‘Without beginning or end’ — Monet’s Le bassin aux nymphéas

If Claude Monet’s water-lily Grandes Décorations represent the pinnacle of his career, then Le bassin aux nymphéas — offered in New York in Novemberrepresents a fundamental stage in their evolution

‘I do not have long to live, and I must dedicate all my time to painting,’ wrote Claude Monet in a 1918 letter to the Parisian art dealer, Georges Bernheim. ‘I don’t want to believe that I would ever be obliged to leave Giverny; I’d rather die here in the middle of what I have done.’

Monet would survive these words by a number of years, but they reflect his precarious state of mind in the summer when he was working on Le bassin aux nymphéas. He was approaching 80 — well beyond the life expectancy for men of his generation — and suffering increasingly with cataracts in both eyes. The First World War was also entering its final phase, the Germans recently having launched their Ludendorff Offensive on the Western Front: a last-ditch effort at victory before newly-arriving US troops could be fully deployed on the Allied side.

The Germans' advance was swift and effective, with Paris now within reach of their long-range guns. As, just about, was the village of Giverny, located slightly to the west of the French capital and a place Monet had called home since 1883.

Monet was an avid gardener, and much of his time at Giverny was spent in his sizeable garden. Peonies and red geraniums jostled for attention with pansies and yellow roses. His most famous horticultural feat, though, was creating a water garden, complete with a lily-covered pond, which, over the decades, he’d paint around 250 times.

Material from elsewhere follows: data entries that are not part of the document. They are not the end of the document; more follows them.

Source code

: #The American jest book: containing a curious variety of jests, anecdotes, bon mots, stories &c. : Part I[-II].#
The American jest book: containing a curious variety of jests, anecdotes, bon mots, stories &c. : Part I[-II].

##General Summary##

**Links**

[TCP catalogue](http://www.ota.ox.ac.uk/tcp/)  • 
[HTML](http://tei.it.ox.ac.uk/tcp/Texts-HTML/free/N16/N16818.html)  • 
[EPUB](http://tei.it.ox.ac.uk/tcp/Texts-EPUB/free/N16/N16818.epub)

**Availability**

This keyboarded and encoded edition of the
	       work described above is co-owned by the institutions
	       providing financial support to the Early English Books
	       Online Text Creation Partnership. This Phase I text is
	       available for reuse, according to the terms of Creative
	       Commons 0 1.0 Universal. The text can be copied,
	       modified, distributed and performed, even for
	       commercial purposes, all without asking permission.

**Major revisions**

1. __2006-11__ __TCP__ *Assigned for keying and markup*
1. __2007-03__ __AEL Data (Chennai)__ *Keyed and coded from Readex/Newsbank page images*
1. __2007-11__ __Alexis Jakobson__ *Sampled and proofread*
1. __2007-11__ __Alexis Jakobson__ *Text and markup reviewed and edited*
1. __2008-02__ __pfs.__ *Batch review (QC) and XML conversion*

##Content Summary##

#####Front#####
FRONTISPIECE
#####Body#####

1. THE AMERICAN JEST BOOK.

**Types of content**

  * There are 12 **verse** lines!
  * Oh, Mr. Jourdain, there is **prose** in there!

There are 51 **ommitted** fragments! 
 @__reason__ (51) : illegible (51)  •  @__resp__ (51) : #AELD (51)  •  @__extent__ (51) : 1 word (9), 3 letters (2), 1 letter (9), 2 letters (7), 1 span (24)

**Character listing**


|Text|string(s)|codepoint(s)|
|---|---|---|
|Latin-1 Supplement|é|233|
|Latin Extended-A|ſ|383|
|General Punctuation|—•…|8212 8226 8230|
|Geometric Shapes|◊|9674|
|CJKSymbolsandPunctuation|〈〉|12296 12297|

Property from an Important Private Collection. Claude Monet (1840-1926), Le bassin aux nymphéas, 1917-19. Oil on canvas. 39¾ x 79 in (100.7 x 200.8 cm). Estimate: $30,000,000-50,000,000. Offered in the Impressionist & Modern Art Evening Sale on 11 November at Christie’s in New York

By the turn of the 20th century, the pond had become the almost-exclusive subject of Monet’s art, inspiring an outpouring of creativity that, for many, marks the summit of his career. A 1909 exhibition of 48 of his water-lily paintings, at Galerie Durand-Ruel in Paris, left art critics purring at how close to abstraction they looked. ‘His vision is increasingly limiting itself to the minimum of tangible realities, in order… to magnify the impression of the imponderable,’ wrote Jean Morgan in daily newspaper, Le Gaulois.

Monet wasn’t an artist to rest on his laurels or repeat past successes, however, and in 1918 he ordered a set of 20 large canvases in elongated, horizontal format (roughly a metre high by more than two metres wide). He duly began work on a new, compositionally connected group of paintings, in which lily pads are clustered towards the lateral edges and a burst of sunlight makes its way in a vertical band down the centre, before spilling out into a broad pool at the bottom.

He would complete 14 works of this type, Le bassin aux nymphéas  among them. In that particular painting, he unified the scene’s elements by adopting a diaphanous veil of colour all over, laid down with a light, transparent touch.

‘Monet saw the canvases as forerunners... of his late, water-lily Grandes Décorations’ — Paul Hayes Tucker, curator

For Paul Hayes Tucker, the curator of a number of exhibitions on the French master, including Monet in the 20th Century  at the Museum of Fine Arts, Boston, and Royal Academy of Arts, London, in the late 1990s, ‘this [suite of] canvases has a physical and emotional expansiveness’ that earlier water-lily paintings lacked.

Work on them proceeded rapidly, and in August 1918 Monet invited the dealer René Gimpel to Giverny for a private viewing. An enthused Gimpel remarked that ‘it was as though [he] were present at one of the first hours of the birth of the world’. He saw neither horizon nor shore, being thrown into the midst of a seemingly limitless scene ‘without beginning or end’.

Twelve of the 14 paintings are extant today, the most recent example to appear on the market — another Le bassin aux nymphéas — fetching £40.9 million ($80.4 million) at auction in 2008, which at the time represented a new world auction record for the artist.

According to Tucker, there’s a final reason the 14 works are important: the likelihood that ‘Monet saw the canvases as forerunners... of his late, water-lily Grandes Décorations’. Monet completed this ensemble of 22 mural-sized paintings shortly before his death in 1926 and donated them to the French state. Totalling more than 90 metres in length, they boast the same elongated, horizontal format as Le bassin aux nymphéas (albeit on a larger scale) and are displayed, as per the artist’s wishes, like a panoramic frieze, wrapped around a circular room. 

In May 1927, the Musée de l’Orangerie in Paris, newly remodelled to house the bequest, opened its doors — and the Grandes Décorations are still on view there today. On 11 November, Le bassin aux nymphéas  will be offered in the Impressionist & Modern Art Evening Sale  at Christie’s in New York.